**Texte de référence**
La volatilité du Bund repart à la baisse
Après avoir observé une phase de consolidation autour de 7,50% durant le mois de février, la volatilité implicite du Bund à 60 jours a repris le chemin de la baisse pour se situer actuellement légèrement au-dessus de 6%. A cela deux raisons principales, d’une part la mise en place de la deuxième opération de LTRO à 3 ans de la BCE et d’autre part le succès de l’opération d’échange de dette grecque.
En favorisant la perspective d’achats de titres souverains par les institutions financières grâce à l’injection d’un peu plus de 500 milliards d’euros, la BCE a une nouvelle fois soutenu les marchés obligataires et nourri le mouvement de resserrement des spreads au sein de la zone euro. Par ailleurs, cette opération a permis de réduire considérablement le risque de liquidité qui pesait depuis longtemps sur le système bancaire. De même l’obtention d’un accord final sur le PSI grec, permettant d’éviter un défaut désordonné, a également contribué à faire baisser les tensions sur la volatilité.

**Données présentées**
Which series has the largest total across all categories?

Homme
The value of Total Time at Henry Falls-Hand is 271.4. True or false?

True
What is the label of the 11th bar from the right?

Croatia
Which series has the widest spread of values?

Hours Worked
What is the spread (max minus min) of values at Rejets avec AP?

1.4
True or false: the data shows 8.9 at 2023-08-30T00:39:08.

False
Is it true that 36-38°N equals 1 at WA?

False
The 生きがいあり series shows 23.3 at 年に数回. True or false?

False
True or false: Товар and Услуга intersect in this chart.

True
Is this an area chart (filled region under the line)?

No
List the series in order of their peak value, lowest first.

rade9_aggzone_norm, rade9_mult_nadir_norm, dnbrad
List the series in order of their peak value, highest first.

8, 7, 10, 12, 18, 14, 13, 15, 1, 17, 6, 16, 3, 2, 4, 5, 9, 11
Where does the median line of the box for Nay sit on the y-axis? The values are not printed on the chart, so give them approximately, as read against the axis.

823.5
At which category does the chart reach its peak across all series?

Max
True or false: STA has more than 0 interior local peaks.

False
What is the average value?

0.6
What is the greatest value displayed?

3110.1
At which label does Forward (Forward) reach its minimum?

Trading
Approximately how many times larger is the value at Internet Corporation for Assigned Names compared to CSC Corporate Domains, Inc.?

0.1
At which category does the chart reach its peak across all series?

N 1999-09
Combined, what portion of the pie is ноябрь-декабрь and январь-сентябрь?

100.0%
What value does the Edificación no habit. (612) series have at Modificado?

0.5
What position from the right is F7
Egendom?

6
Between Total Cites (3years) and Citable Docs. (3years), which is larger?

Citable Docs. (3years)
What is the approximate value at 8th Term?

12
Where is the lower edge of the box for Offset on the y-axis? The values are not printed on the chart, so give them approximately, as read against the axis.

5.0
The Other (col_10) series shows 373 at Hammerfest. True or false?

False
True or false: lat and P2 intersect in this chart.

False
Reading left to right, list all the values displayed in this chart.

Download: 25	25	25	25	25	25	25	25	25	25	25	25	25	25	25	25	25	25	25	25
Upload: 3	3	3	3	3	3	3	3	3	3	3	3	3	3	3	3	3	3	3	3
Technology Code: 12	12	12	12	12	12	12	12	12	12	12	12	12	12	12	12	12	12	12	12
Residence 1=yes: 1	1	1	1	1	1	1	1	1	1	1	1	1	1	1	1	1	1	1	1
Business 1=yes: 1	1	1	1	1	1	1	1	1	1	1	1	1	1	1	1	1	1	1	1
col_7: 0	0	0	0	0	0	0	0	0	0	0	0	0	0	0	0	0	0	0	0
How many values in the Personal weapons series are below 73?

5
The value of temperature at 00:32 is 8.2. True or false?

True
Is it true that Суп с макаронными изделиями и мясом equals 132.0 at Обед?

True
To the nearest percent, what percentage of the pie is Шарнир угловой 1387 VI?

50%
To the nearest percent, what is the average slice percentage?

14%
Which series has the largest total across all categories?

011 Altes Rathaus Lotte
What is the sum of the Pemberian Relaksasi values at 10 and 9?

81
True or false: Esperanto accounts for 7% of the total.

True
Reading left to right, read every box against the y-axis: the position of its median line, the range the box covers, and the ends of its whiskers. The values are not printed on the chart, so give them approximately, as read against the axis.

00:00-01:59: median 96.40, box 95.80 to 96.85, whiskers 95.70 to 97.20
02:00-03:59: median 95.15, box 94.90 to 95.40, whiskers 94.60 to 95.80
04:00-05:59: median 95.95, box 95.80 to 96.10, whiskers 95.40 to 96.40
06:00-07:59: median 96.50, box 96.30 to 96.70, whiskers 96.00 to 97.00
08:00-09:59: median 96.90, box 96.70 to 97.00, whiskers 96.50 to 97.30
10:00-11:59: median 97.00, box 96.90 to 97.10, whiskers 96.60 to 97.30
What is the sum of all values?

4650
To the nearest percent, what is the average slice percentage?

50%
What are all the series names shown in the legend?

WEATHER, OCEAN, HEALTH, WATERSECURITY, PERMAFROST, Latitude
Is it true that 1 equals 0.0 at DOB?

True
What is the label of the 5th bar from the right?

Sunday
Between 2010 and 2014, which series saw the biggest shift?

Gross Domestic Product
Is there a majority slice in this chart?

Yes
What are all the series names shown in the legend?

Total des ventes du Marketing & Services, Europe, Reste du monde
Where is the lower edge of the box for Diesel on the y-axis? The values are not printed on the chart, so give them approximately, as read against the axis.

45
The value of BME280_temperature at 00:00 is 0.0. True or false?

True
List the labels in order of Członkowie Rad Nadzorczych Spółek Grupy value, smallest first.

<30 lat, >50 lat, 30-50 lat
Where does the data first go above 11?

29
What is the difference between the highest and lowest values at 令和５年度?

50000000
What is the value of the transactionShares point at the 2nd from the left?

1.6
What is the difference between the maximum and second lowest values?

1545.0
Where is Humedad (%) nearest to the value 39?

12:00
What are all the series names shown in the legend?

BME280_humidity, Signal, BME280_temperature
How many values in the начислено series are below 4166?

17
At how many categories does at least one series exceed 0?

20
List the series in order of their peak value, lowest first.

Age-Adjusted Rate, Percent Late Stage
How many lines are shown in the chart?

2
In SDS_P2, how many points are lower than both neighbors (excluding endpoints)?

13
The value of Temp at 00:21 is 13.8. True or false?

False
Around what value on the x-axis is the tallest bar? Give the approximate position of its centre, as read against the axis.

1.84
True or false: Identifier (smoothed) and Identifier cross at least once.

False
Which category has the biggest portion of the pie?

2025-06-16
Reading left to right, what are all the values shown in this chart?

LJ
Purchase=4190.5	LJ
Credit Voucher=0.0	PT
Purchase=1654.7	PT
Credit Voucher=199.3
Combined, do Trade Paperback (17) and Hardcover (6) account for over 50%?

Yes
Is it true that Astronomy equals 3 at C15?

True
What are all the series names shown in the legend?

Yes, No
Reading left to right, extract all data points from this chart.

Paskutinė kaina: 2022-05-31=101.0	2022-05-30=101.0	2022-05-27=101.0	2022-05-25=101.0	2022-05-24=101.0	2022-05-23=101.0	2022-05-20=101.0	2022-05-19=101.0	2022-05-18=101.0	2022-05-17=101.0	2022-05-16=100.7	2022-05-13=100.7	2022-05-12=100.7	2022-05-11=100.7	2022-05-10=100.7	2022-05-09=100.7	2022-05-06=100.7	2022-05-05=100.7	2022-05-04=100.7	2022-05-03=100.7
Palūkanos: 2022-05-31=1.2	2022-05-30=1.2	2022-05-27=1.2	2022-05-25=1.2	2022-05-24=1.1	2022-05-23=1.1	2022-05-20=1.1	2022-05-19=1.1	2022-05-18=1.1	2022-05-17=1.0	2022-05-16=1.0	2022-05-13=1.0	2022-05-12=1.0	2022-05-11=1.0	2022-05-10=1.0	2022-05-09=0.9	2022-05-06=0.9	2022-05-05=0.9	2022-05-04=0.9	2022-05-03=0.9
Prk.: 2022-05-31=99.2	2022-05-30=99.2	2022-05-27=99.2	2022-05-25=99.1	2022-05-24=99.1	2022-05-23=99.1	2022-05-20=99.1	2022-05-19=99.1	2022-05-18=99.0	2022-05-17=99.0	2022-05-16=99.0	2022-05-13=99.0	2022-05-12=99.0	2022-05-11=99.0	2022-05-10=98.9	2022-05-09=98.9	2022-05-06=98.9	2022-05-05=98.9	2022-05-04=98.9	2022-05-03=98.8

**Tâche à réaliser**
Recopiez à l'identique le passage du texte sur la volatilité du Bund qui commence à « La volatilité du » et s'achève à « de dette grecque. ».

**Votre réponse**
La volatilité du Bund repart à la baisse
Après avoir observé une phase de consolidation autour de 7,50% durant le mois de février, la volatilité implicite du Bund à 60 jours a repris le chemin de la baisse pour se situer actuellement légèrement au-dessus de 6%. A cela deux raisons principales, d’une part la mise en place de la deuxième opération de LTRO à 3 ans de la BCE et d’autre part le succès de l’opération d’échange de dette grecque.